▶ Task instructions
Only the lines from the one that contains "去中心化应用的黄金入口，我们将借助它,去寻觅那片支持猪" through the last line of the records should appear, each printed exactly as it is.

▶ Materials provided
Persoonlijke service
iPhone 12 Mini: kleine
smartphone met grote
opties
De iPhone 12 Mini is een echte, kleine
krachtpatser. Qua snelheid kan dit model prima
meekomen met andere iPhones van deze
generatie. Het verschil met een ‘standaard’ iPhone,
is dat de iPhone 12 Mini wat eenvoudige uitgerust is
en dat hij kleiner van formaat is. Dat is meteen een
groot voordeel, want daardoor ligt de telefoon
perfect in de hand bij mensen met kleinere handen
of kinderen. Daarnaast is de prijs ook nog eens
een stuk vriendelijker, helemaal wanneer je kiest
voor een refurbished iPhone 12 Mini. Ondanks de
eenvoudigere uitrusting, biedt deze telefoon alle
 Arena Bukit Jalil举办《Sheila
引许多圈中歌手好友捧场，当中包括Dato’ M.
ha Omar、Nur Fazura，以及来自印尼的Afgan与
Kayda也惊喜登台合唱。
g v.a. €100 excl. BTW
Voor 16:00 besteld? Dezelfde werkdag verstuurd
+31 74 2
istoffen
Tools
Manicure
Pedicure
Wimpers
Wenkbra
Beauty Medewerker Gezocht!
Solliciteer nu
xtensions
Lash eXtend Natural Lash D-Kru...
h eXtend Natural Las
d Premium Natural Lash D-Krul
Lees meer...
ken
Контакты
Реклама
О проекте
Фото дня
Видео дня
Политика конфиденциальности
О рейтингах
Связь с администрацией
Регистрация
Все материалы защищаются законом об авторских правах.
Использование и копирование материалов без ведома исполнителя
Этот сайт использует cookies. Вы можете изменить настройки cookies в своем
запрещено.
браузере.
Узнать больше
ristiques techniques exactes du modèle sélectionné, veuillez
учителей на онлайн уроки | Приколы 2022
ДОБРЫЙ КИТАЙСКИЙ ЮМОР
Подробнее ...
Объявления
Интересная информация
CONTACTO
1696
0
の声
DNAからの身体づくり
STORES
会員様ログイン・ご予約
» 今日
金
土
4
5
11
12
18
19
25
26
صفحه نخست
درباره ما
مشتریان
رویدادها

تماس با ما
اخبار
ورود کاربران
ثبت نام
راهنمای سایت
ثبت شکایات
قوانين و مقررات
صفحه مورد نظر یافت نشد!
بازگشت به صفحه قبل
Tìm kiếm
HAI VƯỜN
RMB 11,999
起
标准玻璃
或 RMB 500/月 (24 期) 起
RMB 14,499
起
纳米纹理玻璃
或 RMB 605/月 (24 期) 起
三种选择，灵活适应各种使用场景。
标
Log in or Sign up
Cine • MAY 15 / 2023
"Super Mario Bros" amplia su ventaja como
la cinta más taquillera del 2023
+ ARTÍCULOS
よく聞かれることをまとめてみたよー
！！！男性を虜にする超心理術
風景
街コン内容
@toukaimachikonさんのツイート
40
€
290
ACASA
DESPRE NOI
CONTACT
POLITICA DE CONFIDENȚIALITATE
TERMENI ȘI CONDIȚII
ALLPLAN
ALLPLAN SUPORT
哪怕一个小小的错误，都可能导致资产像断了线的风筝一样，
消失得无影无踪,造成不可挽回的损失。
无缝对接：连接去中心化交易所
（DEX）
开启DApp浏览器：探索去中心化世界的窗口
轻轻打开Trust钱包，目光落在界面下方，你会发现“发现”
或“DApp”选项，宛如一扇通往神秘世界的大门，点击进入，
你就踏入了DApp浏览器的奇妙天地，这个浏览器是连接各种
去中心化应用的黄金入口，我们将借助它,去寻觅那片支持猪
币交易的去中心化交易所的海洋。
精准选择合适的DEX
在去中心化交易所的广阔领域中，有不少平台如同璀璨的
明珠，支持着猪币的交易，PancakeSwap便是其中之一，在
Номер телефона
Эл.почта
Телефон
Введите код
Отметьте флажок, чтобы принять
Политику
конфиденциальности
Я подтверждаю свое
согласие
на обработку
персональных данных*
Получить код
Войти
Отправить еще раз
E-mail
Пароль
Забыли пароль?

▶ Your solution
去中心化应用的黄金入口，我们将借助它,去寻觅那片支持猪
币交易的去中心化交易所的海洋。
精准选择合适的DEX
在去中心化交易所的广阔领域中，有不少平台如同璀璨的
明珠，支持着猪币的交易，PancakeSwap便是其中之一，在
Номер телефона
Эл.почта
Телефон
Введите код
Отметьте флажок, чтобы принять
Политику
конфиденциальности
Я подтверждаю свое
согласие
на обработку
персональных данных*
Получить код
Войти
Отправить еще раз
E-mail
Пароль
Забыли пароль?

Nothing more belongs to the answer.